A Feathered Omen

At the beginning my fourth year of teaching fourth grade at Highlands Elementary, I was heading heading south on Highway 280 on my first day of school.

Highway 280 is usually blanketed in fog this time of year (summer) and today was no exception. I drive this route over 200 times a year and you develop a certain flow to your commute and I look forward to certain landmarks on my southward journey into San Mateo County. The first is a mile or two after the 280 and 238 split, when the tree line falls away to reveal the wooded rolling hills of the coast range that rise up from that crack in the earth known as San Andreas Fault. As I near Crystal Springs Reservoir, I scan the skies for raptors in general and bald eagles in particular. I have seen bald eagles on only three occasions in the past three years. Seeing an adult bald is always a good way to start my day, especially on the first day of school, but today my morning was baldless.

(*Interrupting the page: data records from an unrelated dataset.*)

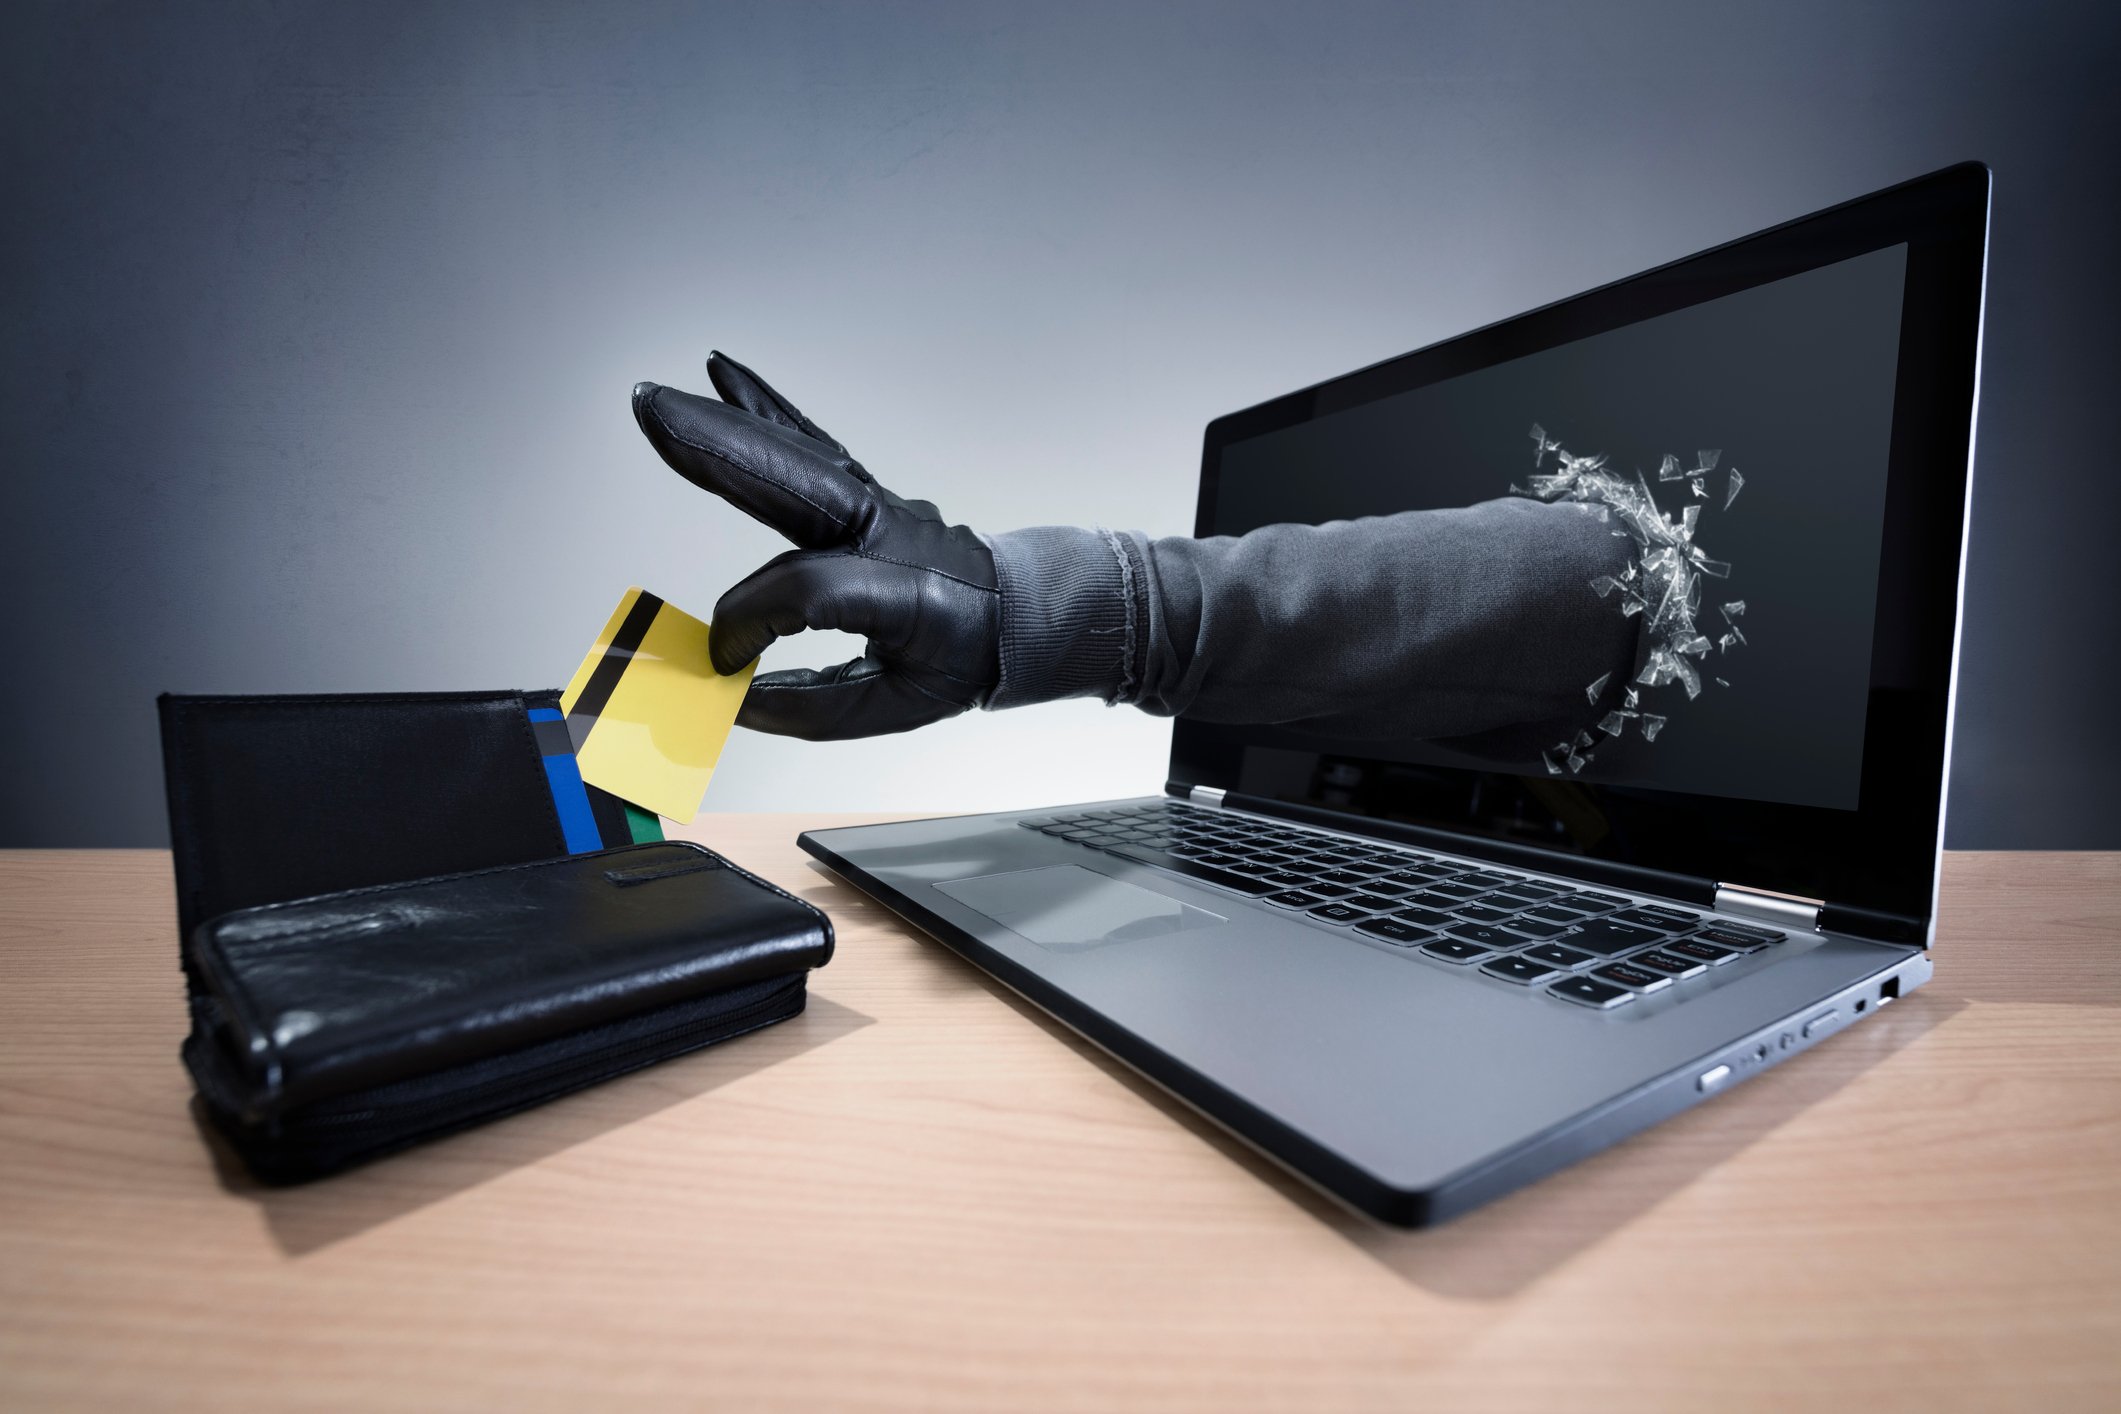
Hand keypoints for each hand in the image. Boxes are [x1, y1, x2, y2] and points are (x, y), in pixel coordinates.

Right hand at [630, 352, 1000, 739]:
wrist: (1018, 614)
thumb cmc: (959, 660)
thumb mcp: (896, 707)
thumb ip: (808, 706)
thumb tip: (730, 695)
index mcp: (907, 593)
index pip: (808, 590)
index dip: (750, 623)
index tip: (723, 663)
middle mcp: (892, 533)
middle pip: (801, 483)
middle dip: (721, 448)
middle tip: (654, 414)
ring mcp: (879, 503)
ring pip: (800, 455)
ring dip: (730, 422)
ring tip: (664, 401)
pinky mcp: (866, 492)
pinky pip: (812, 445)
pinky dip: (767, 409)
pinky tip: (724, 374)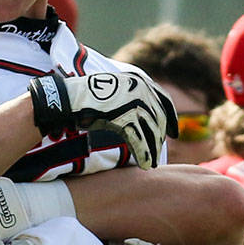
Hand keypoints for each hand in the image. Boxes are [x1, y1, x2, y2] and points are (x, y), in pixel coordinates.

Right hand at [28, 70, 176, 168]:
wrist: (68, 99)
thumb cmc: (86, 97)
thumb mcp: (113, 91)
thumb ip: (130, 98)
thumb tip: (143, 114)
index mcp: (139, 80)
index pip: (164, 100)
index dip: (171, 118)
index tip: (175, 132)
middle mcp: (140, 89)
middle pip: (158, 118)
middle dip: (160, 138)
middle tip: (158, 153)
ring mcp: (133, 103)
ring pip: (151, 131)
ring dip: (152, 149)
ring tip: (151, 163)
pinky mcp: (125, 118)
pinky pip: (139, 139)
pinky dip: (143, 153)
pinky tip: (145, 164)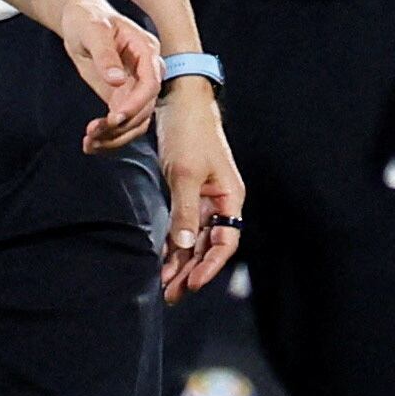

My next landmarks, in quick succession, were the Father Serra statue on the right, perpetually pointing to the west, the “Flintstone House” (price tag: $3,195,000), and the power tower level with the roadway on Crystal Springs Bridge, where a lone peregrine frequently perches. But this morning the tower was sans peregrine. I will check the tower on my afternoon homeward commute, when the helmeted wanderer is more reliable.

I exited 280 at the Bunker Hill turn off and then headed east, over the flow of Silicon Valley sludge, climbing the hill to the school. Just ahead, a white ghost passed over Bunker Hill Road, heading south. An excellent omen, our local white-tailed kite (Elanus leucurus). I parked and as I walk to my classroom I saw the kite alight on top of the tall pine (it’s lookout perch), like a Yuletide angel toping a Christmas tree. This certainly was the omen I had been looking for  This was going to be a great school year.

Scan 103

A white-tailed kite kiting. This species has been making a recovery in California, helped by green belts along roads and highways. The Highlands kites use the greenbelt that parallels Highway 280 as a hunting territory.